All of the data below should come back exactly as written, minus its images.

Stored data entries:
+ + + + +

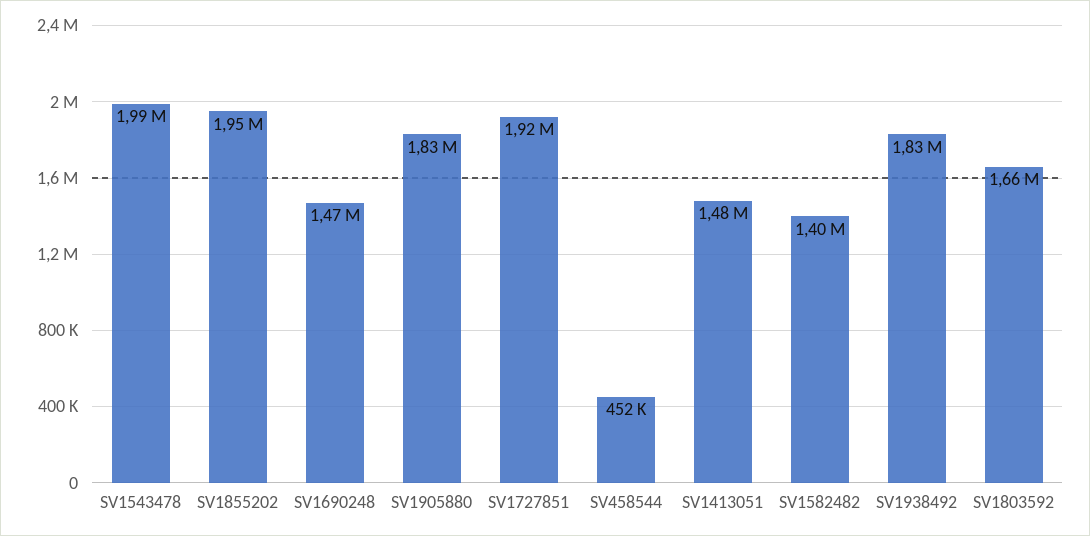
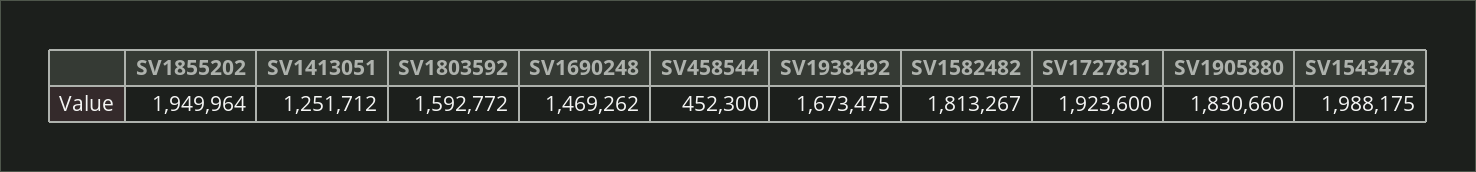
  {
    "SV1543478": 1988175,
    "SV1855202": 1949964,
    "SV1690248": 1469262,
    "SV1905880": 1830660,
    "SV1727851": 1923600,
    "SV458544": 452300,
-   "SV1413051": 1480000,
+   "SV1413051": 1251712,
-   "SV1582482": 1400000,
+   "SV1582482": 1813267,
-   "SV1938492": 1830000,
+   "SV1938492": 1673475,
-   "SV1803592": 1660000
+   "SV1803592": 1592772
  }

+ + + + +

» Response to the task:
  {
    "SV1543478": 1988175,
    "SV1855202": 1949964,
    "SV1690248": 1469262,
    "SV1905880": 1830660,
    "SV1727851": 1923600,
    "SV458544": 452300,
-   "SV1413051": 1480000,
+   "SV1413051": 1251712,
-   "SV1582482": 1400000,
+   "SV1582482": 1813267,
-   "SV1938492": 1830000,
+   "SV1938492": 1673475,
-   "SV1803592": 1660000
+   "SV1803592": 1592772
  }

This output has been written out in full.